Exercise requirements: If pictures appear among the lines below, leave them out while you return exactly the lines from the one with "الشحن فقط - يتم الشحن بواسطة تاجر" through the one with "Klasyczny kształt".

Extracted data entries
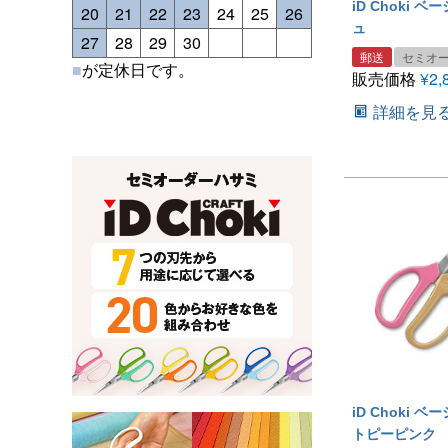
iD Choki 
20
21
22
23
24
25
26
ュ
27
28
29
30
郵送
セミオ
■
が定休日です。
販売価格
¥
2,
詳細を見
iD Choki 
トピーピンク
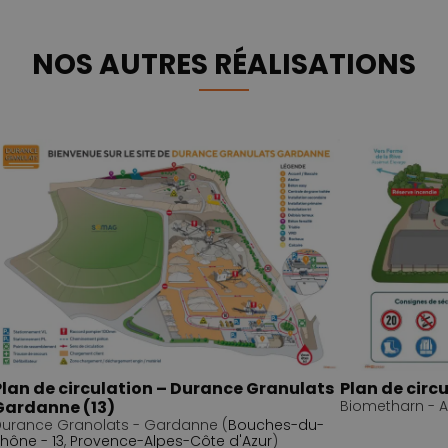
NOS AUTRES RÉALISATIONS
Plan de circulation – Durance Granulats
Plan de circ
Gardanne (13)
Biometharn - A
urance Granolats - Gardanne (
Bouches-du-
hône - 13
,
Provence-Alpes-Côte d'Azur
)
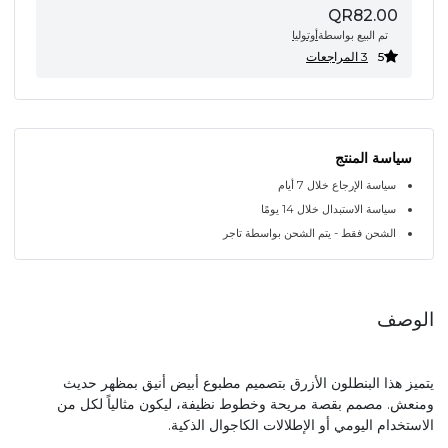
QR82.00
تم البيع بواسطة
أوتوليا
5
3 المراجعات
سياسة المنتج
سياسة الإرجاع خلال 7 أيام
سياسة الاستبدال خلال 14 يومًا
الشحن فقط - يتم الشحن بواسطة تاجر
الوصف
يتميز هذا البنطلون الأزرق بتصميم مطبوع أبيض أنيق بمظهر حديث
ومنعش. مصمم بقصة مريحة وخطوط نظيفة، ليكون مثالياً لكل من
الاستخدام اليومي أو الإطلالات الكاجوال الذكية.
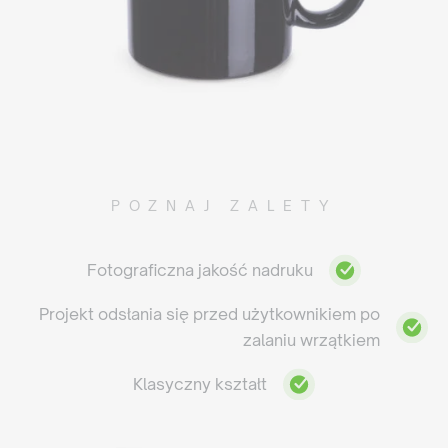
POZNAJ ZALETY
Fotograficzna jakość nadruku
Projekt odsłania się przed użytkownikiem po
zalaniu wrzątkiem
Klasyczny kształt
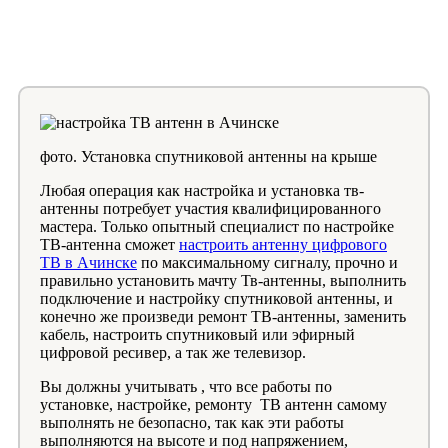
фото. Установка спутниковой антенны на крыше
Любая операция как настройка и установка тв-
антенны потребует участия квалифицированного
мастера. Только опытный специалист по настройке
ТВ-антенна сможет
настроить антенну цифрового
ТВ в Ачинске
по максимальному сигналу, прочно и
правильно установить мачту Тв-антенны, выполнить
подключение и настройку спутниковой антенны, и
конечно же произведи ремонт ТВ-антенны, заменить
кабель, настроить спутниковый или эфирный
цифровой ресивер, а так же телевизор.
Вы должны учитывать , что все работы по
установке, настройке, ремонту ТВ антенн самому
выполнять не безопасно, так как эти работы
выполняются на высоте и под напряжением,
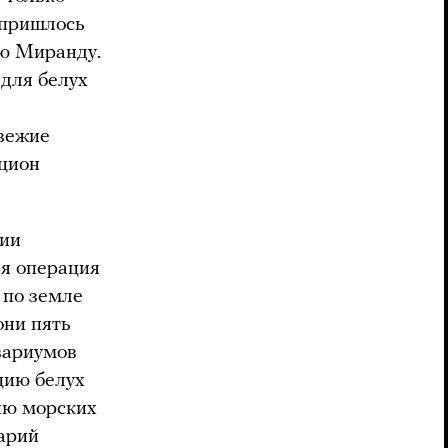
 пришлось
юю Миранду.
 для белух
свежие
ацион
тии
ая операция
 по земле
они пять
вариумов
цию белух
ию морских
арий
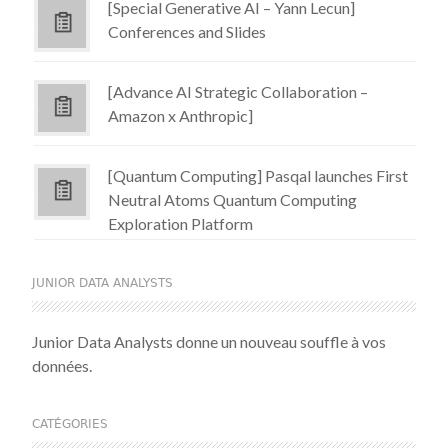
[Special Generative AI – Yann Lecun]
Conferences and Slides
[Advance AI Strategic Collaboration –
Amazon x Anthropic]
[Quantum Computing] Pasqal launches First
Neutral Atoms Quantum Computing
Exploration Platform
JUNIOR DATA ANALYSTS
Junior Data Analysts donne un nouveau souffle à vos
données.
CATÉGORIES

Response:
الشحن فقط - يتم الشحن بواسطة تاجر
الوصف
يتميز هذا البنطلون الأزرق بتصميم مطبوع أبيض أنيق بمظهر حديث
ومنعش. مصمم بقصة مريحة وخطوط نظيفة، ليكون مثالياً لكل من
الاستخدام اليومي أو الإطلالات الكاجوال الذكية.
POZNAJ ZALETY
Fotograficzna jakość nadruku
Projekt odsłania się przed użytkownikiem po
zalaniu wrzątkiem
Klasyczny kształt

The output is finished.